Certamente, la risposta più immediata è identificare dove e cosa è presente nel mondo guardandolo (Marr, 2010). Tuttavia, come dimostrato da numerosi studi, i sistemi visivi biologici – tra cui quello umano – non sono adatti a recuperare le proprietà fisiche del mondo; le immagini retiniche, ad esempio, fondono e confondono le proprietà fisiche degli oggetti, e.g. dimensioni, orientamento, e pertanto non possono essere utilizzate per rivelare l’aspetto del mondo. Per il cervello visivo, ad esempio, in contraddizione con il cervello razionale, la distanza della luna, calcolata tra 350000 e 400000 km, è probabilmente una questione di poche centinaia di metri (Gregory, 1966), tant’è che sembrerebbe di poterla afferrare. Ciononostante, comportamenti e azioni guidate dalle visione, come afferrare un bastone o muoversi in un ambiente, vanno continuamente a buon fine.

Molteplici, negli ultimi 60 anni, sono stati i tentativi di creare sistemi di visione intelligenti – machine vision -, in grado di capire dove e cosa è presente nel mondo (e.g., image recognition, scene recognition, object detection e face recognition). Per un’auto a guida autonoma, ad esempio, è importante capire se un oggetto presente sulla strada è una roccia, e quindi un oggetto da evitare o invece un sacchetto di carta sulla quale poter passare sopra senza problemi. Facebook, ancora, usa sistemi di face recognition per aiutare utenti con problemi visivi a identificare amici e familiari presenti in una fotografia. Tuttavia, questo processo di identificazione e significazione, semplice per un essere umano, risulta ancora particolarmente complesso per i sistemi di visione artificiale. Il lavoro di Karen Zack (2016) in copertina mostra ad esempio le difficoltà di un algoritmo nel distinguere le immagini di un labradoodle da quelle di pollo fritto.

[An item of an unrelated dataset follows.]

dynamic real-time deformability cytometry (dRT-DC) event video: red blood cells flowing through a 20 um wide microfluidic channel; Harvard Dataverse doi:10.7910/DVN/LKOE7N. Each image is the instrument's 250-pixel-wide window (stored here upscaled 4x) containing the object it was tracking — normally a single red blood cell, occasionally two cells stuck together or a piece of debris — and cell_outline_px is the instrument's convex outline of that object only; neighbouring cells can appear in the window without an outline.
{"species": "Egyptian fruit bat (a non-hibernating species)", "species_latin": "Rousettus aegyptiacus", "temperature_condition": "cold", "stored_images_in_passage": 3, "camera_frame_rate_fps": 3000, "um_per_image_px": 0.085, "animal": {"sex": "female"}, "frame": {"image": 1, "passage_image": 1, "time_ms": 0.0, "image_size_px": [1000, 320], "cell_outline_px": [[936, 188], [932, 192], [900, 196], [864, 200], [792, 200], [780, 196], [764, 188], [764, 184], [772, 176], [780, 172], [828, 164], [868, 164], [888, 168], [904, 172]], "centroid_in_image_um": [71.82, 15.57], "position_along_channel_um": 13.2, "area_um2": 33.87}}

Cosa significa vedere per un essere umano e cosa per una macchina? Come funziona la visione? Quali sono le implicazioni sociali, politiche, estetiche e culturali in un mondo sempre più condiviso con macchine e sistemi di visione intelligenti che guardano e osservano il mondo insieme a noi? Quali sono i rischi e gli scenari futuri? È possibile immaginare una nuova visione, in co-divisione con macchine e animali? È possibile immaginare altri modi di vedere? A queste ed altre domande lo workshop tenterà di rispondere attraverso una serie di letture, esempi ed esercitazioni.

Obiettivi dello workshop sono: a) fornire allo studente la capacità di orientarsi nel complesso mondo della visione – e delle immagini. b) Dimostrare che il ruolo della visione non è rivelare come il mondo appare, ma promuovere comportamenti utili (il mondo lá fuori è completamente diverso da come lo vediamo!). c) Dimostrare che la visione emerge da tentativi ed errori durante l’evoluzione; infine d) fornire una prima, seppur parziale, teoria unificata della visione capace di connettere sistemi visivi biologici e artificiali.

Carloalberto Treccani è ricercatore associato senior e candidato al dottorato di ricerca presso la School of Creative Media, City University of Hong Kong, inoltre fellow presso  la Akademie Schloss Solitude (Stoccarda). Il suo lavoro di ricerca si occupa di indagare la visione biologica e quella artificiale – machine vision – e come questi due regimi visivi interagiscono e informano l’un l’altro. Obiettivo della sua ricerca è fornire una prima teoria unificata della visione in grado di collegare i due sistemi visivi.